One of the features of UCR’s “small and intensive” Liberal Arts & Sciences educational mode is the ubiquitous possibility of face-to-face discussions between students and faculty. Not just in the classroom, also during office hours, in the hallways of academic buildings, and in café’s and libraries and sports-clubs and museums around Middelburg.

We value the extra communication layers of face-to-face meetings enough that we normally ask all applicants who can make it to Middelburg to attend their admissions interviews in person. In practice, this has resulted in the majority of Dutch and Belgian applicants being interviewed in person, while the majority of others have been interviewed via Skype and Zoom. This begs the question: What effects might such a difference in the nature of first encounters with UCR faculty have upon the types of (near-) native and foreign students that choose to join our community?

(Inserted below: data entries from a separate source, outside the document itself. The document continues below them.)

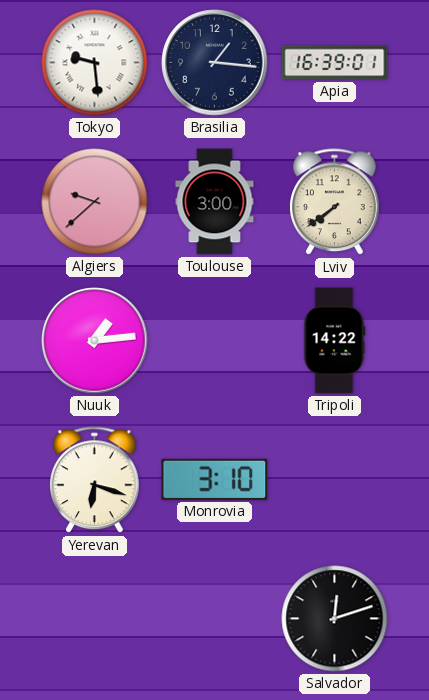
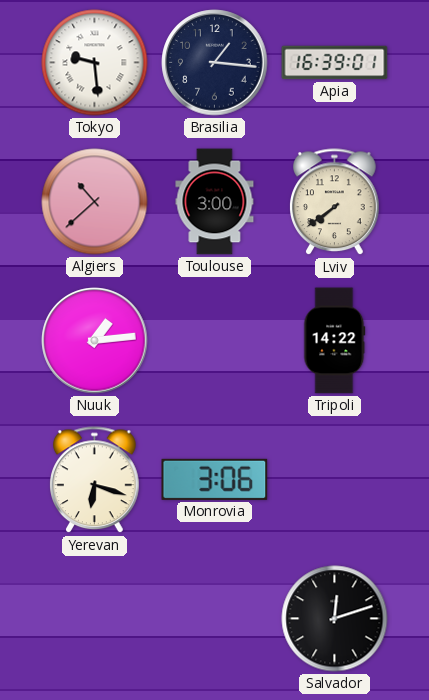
Algiers: 9:38 -> 10:38
Monrovia: 3:10 -> 3:06
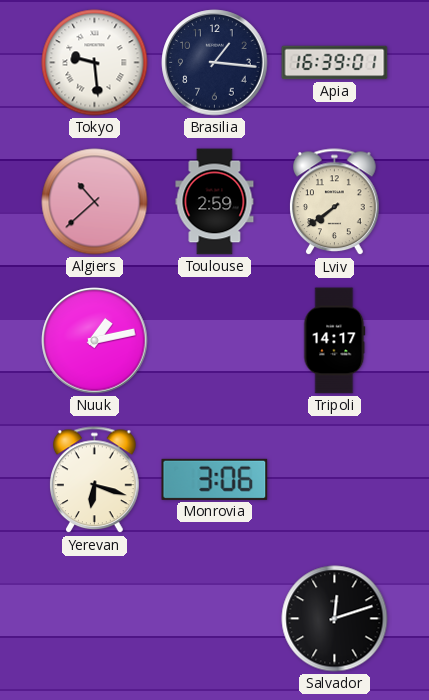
Toulouse: 3:00 -> 2:59
Nuuk: 1:14 -> 1:13
Tripoli: 14:22 -> 14:17
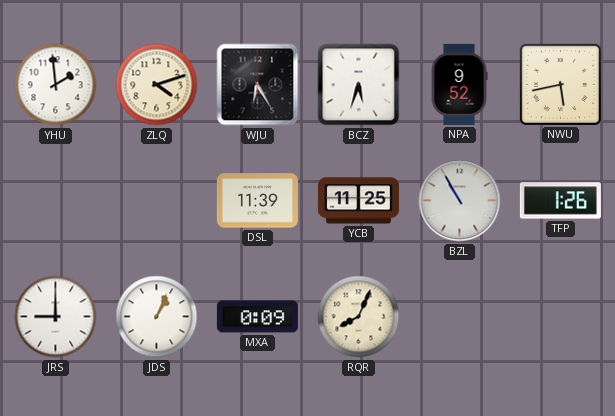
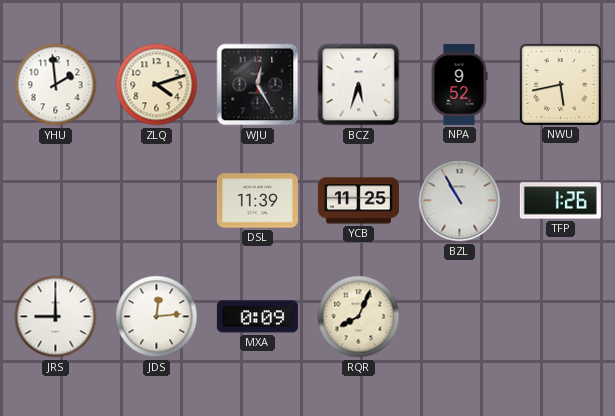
WJU: 6:25 -> 12:25
JDS: 1:04 -> 12:14
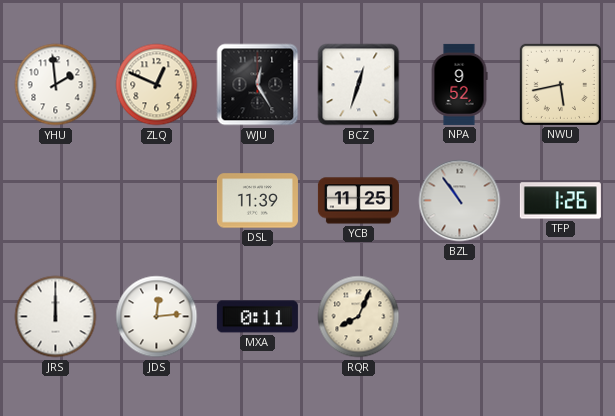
ZLQ: 4:12 -> 12:49
BCZ: 5:33 -> 12:33
BZL: 10:55 -> 10:54
JRS: 9:00 -> 12:00
MXA: 0:09 -> 0:11
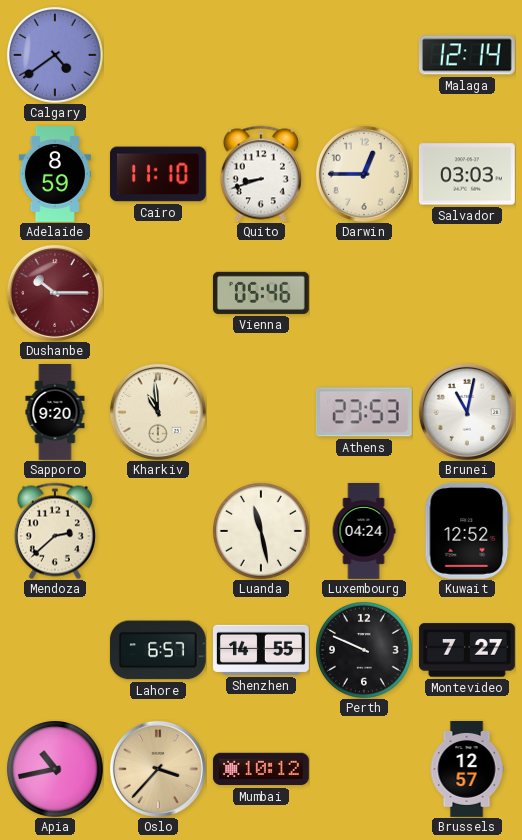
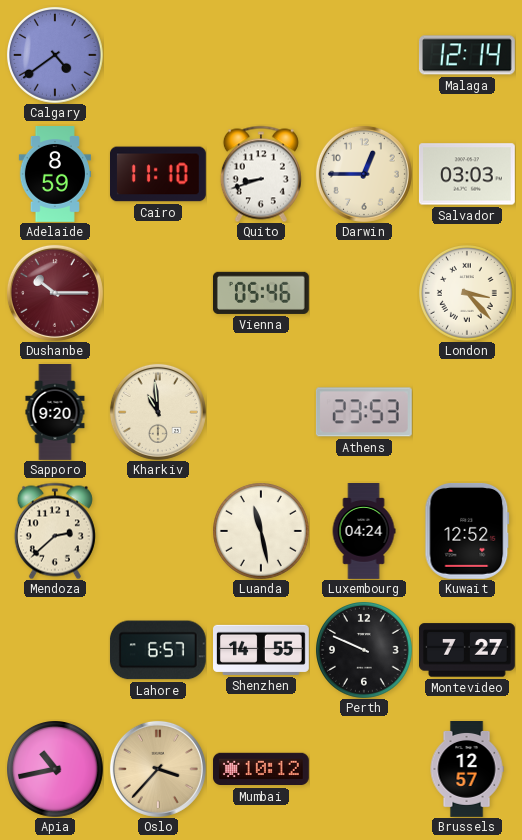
London: none -> 3:23
Brunei: 11:02 -> none
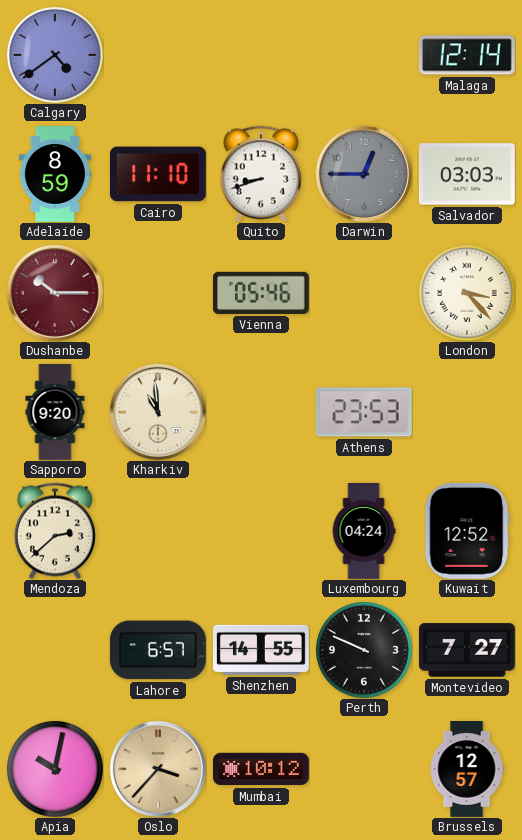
Darwin dial: cream -> grey
Luanda: 11:28 -> none
Apia: 10:43 -> 10:02
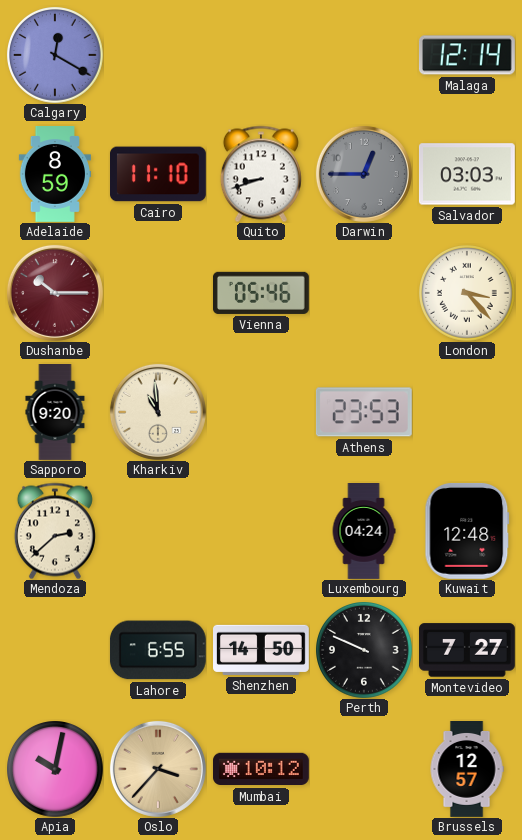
Calgary: 4:39 -> 12:20
Kuwait: 12:52 -> 12:48
Lahore: 6:57 -> 6:55
Shenzhen: 14:55 -> 14:50
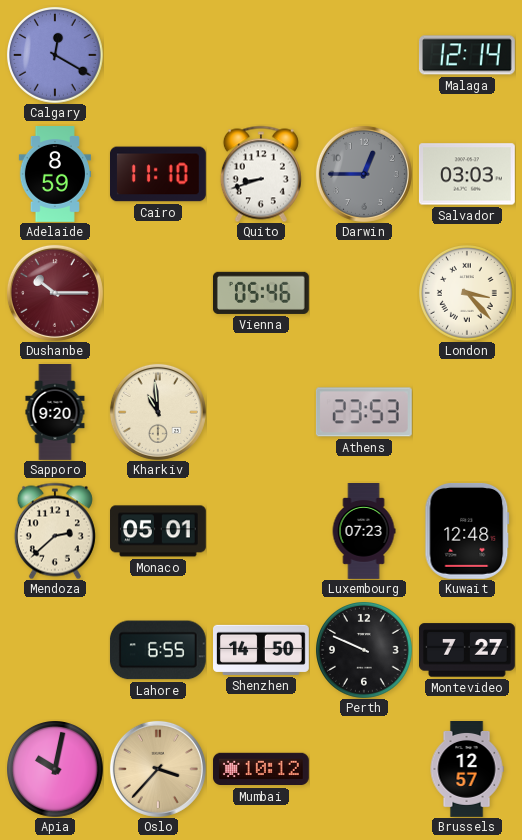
Monaco: none -> 05:01
Luxembourg: 04:24 -> 07:23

I became a full member of UCR’s team of admissions interviewers only in January, and only a handful of the interviews that I performed were before the onset of the Corona crisis. Afterwards, student-teacher interactions in much of real life moved into the world of Zoom and Skype. Therefore, most of my experience in talking with eager/nervous/curious/confused/inspired/inspiring applicants from nearby and far away have all been framed by the same window within the same laptop screen. This means that I have not been able to gather many new insights into the effects of different interview formats. Instead, both new and current students, framed by the same laptop screen, amazed me in how much they have in common with one another:

  • A determination to pursue studies of several very different subjects, because not to do so would deny a part of who they are;
  • A love of talking about real, important questions and answers that makes it all too easy to hold an hour-long conversation that feels like just 15 minutes;
  • A fundamental need to be intellectually challenged, because if studies are easy, there must be much more that you could be learning;
  • A bit of frustration due the disruption of studies, more than overshadowed by willingness to adapt, and impressive success at so doing;
  • Real understanding of the challenges faced by the educators tasked with creating new ways to teach and assess them, and appreciation of and collaboration with those efforts;
  • Joy in the experience of getting to know  people and ideas  from different cultures;
  • Expressed passion by each and every one for tackling the problems of either environmental threats or social injustice or both;
  • Considerable skill at finding and reading/viewing all sorts of academic material online…  perhaps even enough to educate themselves… but…
  •  Missing oh-so-very-much real-world in-person learning and teaching, and looking forward oh-so-very-much to a Fall of 2020 at UCR when they can begin once again to share the world of the mind face-to-face.

Should UCR, in the interest of fairness, switch to a uniform policy of online interviewing? Perhaps. I need more information before daring to answer that question. What I DO know now is that we should never, EVER abandon the face-to-face teaching and learning or any of the other core components of small and intensive, communal, broad-based, international, theoretical and practical Liberal Arts and Sciences  Higher Education that makes UCR such a special place to be.